▸ **WHAT YOU ARE ASKED TO DO**
The full set of entries is to be printed exactly, with pictures excluded.

^^^^^^^^^^^^^^^^

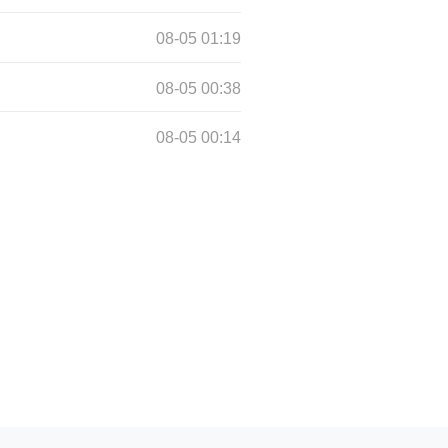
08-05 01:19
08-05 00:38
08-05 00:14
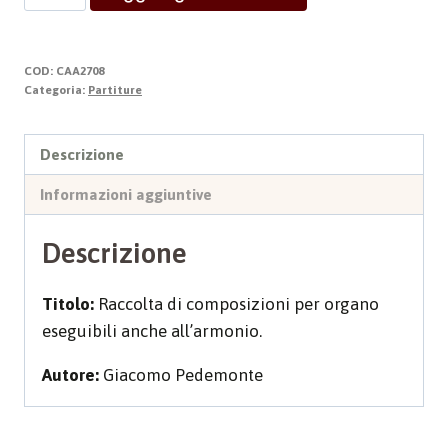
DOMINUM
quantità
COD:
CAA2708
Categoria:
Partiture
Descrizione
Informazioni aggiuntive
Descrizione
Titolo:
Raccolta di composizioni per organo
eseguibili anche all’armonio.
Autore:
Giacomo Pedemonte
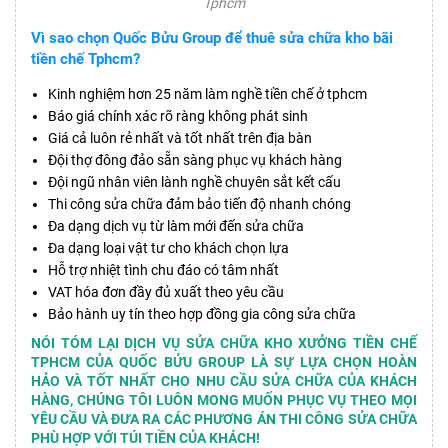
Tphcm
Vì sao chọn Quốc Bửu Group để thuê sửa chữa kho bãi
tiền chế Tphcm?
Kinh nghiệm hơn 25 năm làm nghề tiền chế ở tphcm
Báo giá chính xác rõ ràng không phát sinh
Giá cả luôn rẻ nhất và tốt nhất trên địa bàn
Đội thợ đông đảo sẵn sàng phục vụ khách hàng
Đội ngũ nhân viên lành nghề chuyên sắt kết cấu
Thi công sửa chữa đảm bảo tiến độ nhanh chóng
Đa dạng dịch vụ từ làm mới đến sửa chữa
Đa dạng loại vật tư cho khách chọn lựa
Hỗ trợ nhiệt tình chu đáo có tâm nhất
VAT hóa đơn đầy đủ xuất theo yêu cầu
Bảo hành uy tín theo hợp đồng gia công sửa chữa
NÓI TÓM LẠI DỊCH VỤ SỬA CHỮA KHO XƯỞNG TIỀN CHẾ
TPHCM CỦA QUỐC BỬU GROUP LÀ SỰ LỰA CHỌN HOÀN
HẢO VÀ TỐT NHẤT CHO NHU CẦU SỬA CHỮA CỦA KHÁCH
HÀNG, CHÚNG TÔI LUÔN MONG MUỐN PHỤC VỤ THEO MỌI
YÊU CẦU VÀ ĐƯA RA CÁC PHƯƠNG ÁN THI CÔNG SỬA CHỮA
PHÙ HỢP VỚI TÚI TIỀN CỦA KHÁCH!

^^^^^^^^^^^^^^^^

▸ **ANSWER TO THE EXERCISE**
08-05 01:19
08-05 00:38
08-05 00:14
DOMINUM
quantità
COD:
CAA2708
Categoria:
Partiture
Descrizione
Informazioni aggiuntive
Descrizione
Titolo:
Raccolta di composizioni per organo
eseguibili anche all’armonio.
Autore:
Giacomo Pedemonte
Tphcm
Vì sao chọn Quốc Bửu Group để thuê sửa chữa kho bãi
tiền chế Tphcm?
Kinh nghiệm hơn 25 năm làm nghề tiền chế ở tphcm
Báo giá chính xác rõ ràng không phát sinh
Giá cả luôn rẻ nhất và tốt nhất trên địa bàn
Đội thợ đông đảo sẵn sàng phục vụ khách hàng
Đội ngũ nhân viên lành nghề chuyên sắt kết cấu
Thi công sửa chữa đảm bảo tiến độ nhanh chóng
Đa dạng dịch vụ từ làm mới đến sửa chữa
Đa dạng loại vật tư cho khách chọn lựa
Hỗ trợ nhiệt tình chu đáo có tâm nhất
VAT hóa đơn đầy đủ xuất theo yêu cầu
Bảo hành uy tín theo hợp đồng gia công sửa chữa
NÓI TÓM LẠI DỊCH VỤ SỬA CHỮA KHO XƯỞNG TIỀN CHẾ
TPHCM CỦA QUỐC BỬU GROUP LÀ SỰ LỰA CHỌN HOÀN
HẢO VÀ TỐT NHẤT CHO NHU CẦU SỬA CHỮA CỦA KHÁCH
HÀNG, CHÚNG TÔI LUÔN MONG MUỐN PHỤC VỤ THEO MỌI
YÊU CẦU VÀ ĐƯA RA CÁC PHƯƠNG ÁN THI CÔNG SỬA CHỮA
PHÙ HỢP VỚI TÚI TIỀN CỦA KHÁCH!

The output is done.